Hi, my name is Leilani, and I watch The Bachelor. Earnestly.

I tuned in when it first premiered, during the post-Survivor reality television explosion of 2002. And I continued watching even as the singles started skewing younger, with fewer "real" women and more Instagram stars, C-list models, college students, and ex-beauty queens.

The main reason I've kept tuning in is the sheer bizarre humanity of it all. It's not really about finding love, even though that's the show's premise. It's about competing for love, and how much a person is willing to endure to win (to claim a prize that is essentially another human being), and how seemingly normal people can turn into complete buffoons.
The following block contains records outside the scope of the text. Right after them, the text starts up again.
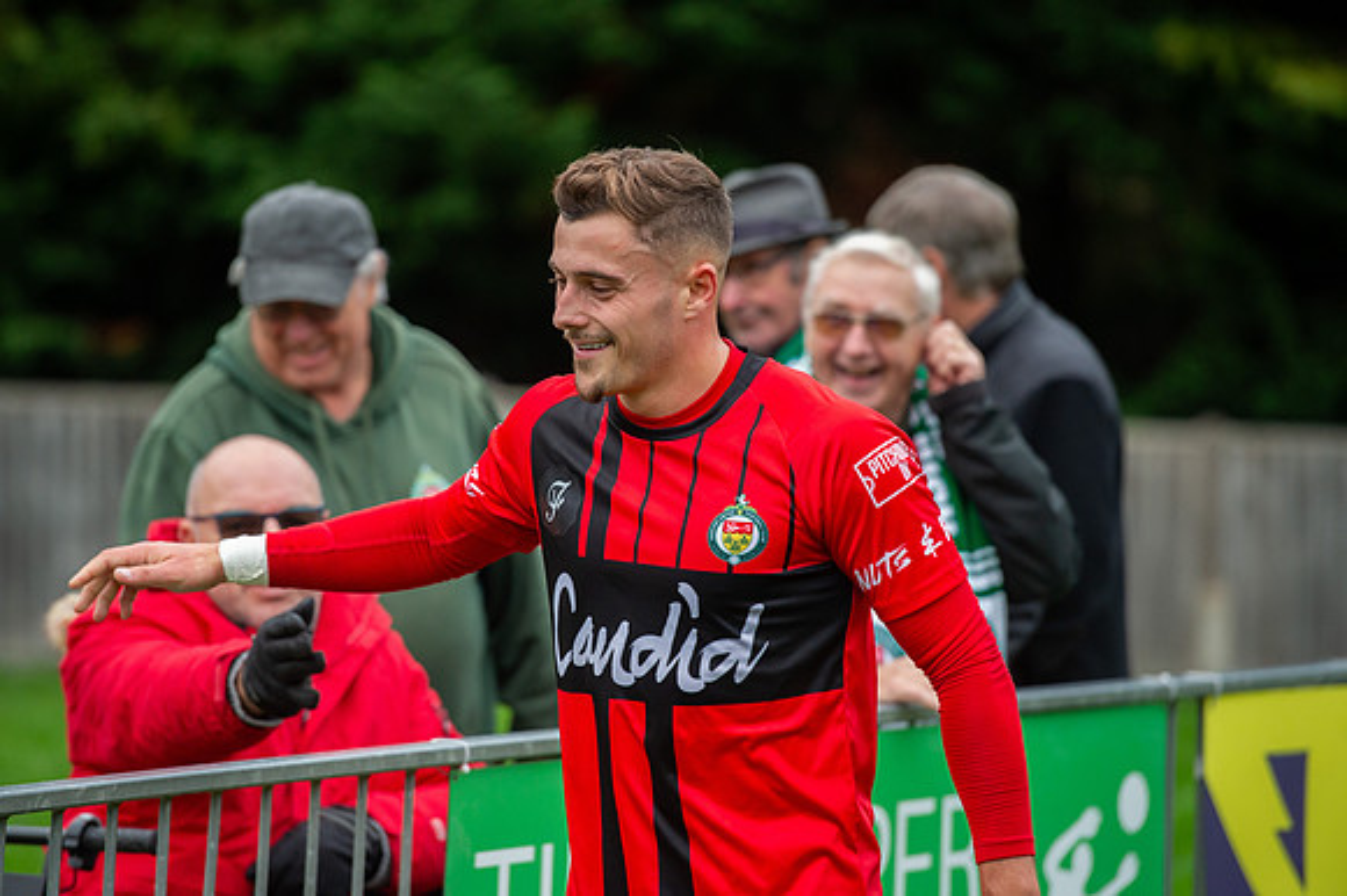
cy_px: 448
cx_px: 674
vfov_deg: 7.2
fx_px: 7105
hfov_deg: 10.8
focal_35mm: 190
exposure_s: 1/1000
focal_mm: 190
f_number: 4
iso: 1600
Something about this forced situation—and the way contestants willingly toss all the normal stuff that goes with dating and falling in love out the window in favor of vying for the attention of (and a rose from) a person who is also seeing 15 to 30 other people, all while the cameras roll—has me hooked.

Sure, there are those rare authentic moments when you can tell two people are really and truly vibing on each other. But it's the drama that unfolds that makes it all fun to watch. Who's there for the "right" reasons (to find love), who's there for the wrong reasons (fame, self-promotion, free vacation), who secretly has a girlfriend or boyfriend IRL, whose buffoonery turns them into the "villain," who is so thirsty you want to give them a goddamn glass of water and a pep talk.
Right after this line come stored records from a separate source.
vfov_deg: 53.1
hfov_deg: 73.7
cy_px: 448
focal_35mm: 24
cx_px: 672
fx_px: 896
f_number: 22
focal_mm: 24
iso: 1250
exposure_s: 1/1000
Bachelor Nation is one big, incestuous family, with The Bachelorette drafting its leading lady from the pool of contestants on The Bachelor, and vice versa, and all the rejects from both franchises getting the chance to "find love" again in Bachelor in Paradise. Which makes you want to keep watching, to see how these contestants fare on their second—or third, or fourth, or fifth—go-round.

There are two types of fandom: Those of us who watch for shits and giggles with our girlfriends (we follow the blogs, we know what's happening with these people after the show, we have a private Slack channel at work where we gossip about it, but we're under no illusion that it's real). And then there are those viewers who are deeply invested in it (who believe in the process, who take time to write hate mail to Jed Wyatt's family when things go south with Hannah Brown). My guess is the latter camp are women who desperately want to be on the show, but can't, or won't, or wouldn't get through vetting for whatever reason.
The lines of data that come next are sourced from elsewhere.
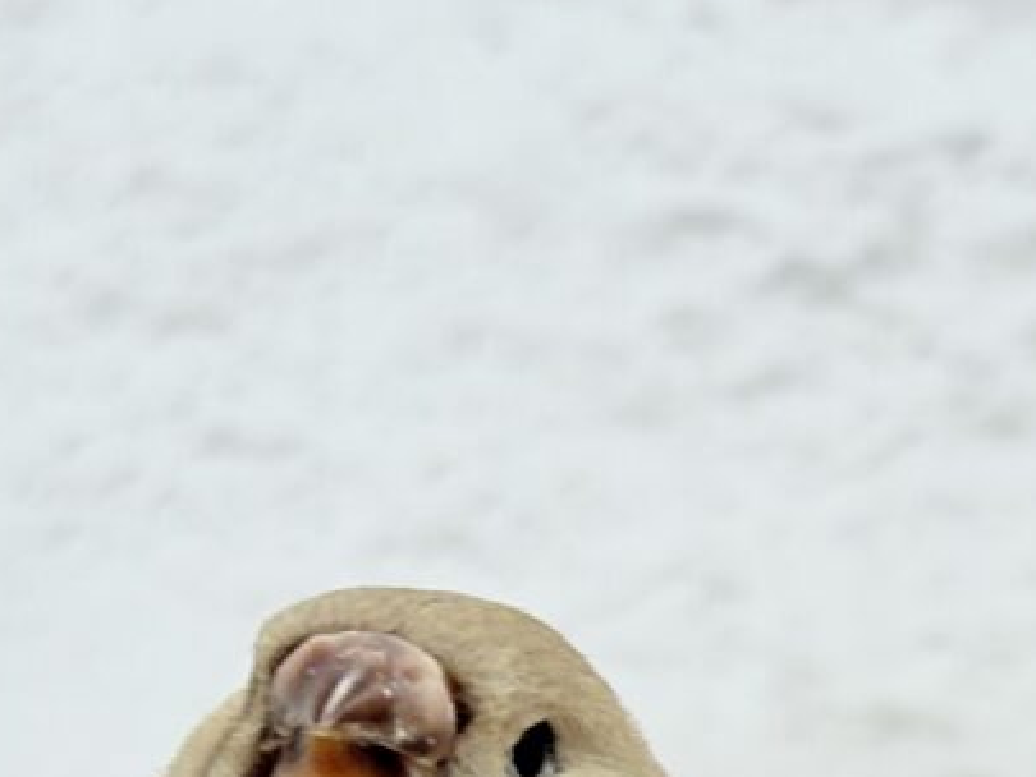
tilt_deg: -0.8
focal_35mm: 154
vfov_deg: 9.4
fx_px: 4610
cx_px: 929
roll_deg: -1.1
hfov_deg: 12.7
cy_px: 1127
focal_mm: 5.96
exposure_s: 1/50
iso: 32
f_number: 1.6
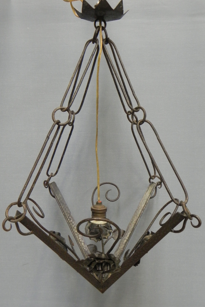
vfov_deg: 54.4
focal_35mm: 35
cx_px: 100
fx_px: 299
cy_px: 153
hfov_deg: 37.9
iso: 400
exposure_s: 1/12.6
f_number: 2.8
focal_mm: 5.9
One thing is certain: All types of us will be on hand when The Bachelor Live on Stage lands in Seattle.

In the show's touring edition, one (TBA) eligible Bachelor is selected ahead of time from each city where the tour stops, and during the live show, he's introduced to 10 local ladies from the audience for a "chance at love." These single Seattleites will be recruited by the tour's casting director (you can fill out an application at bachelorliveonstage.com—no one is chosen unwillingly) and participate in the two-hour-and-20-minute event, during which, through a series of "games, challenges, onstage dates, and other fun 'getting to know you' scenarios," the women are whittled down through multiple rose ceremonies until the Seattle Bachelor finds the woman he's (theoretically) most compatible with. Bachelor Nation alums Becca Kufrin and Ben Higgins will serve as the hosts/matchmakers.

Who will be Seattle's Bachelor? Will the eligible ladies seem as thirsty in this unedited environment as they do on TV? I don't know, but I'm buying tickets to this shitshow now.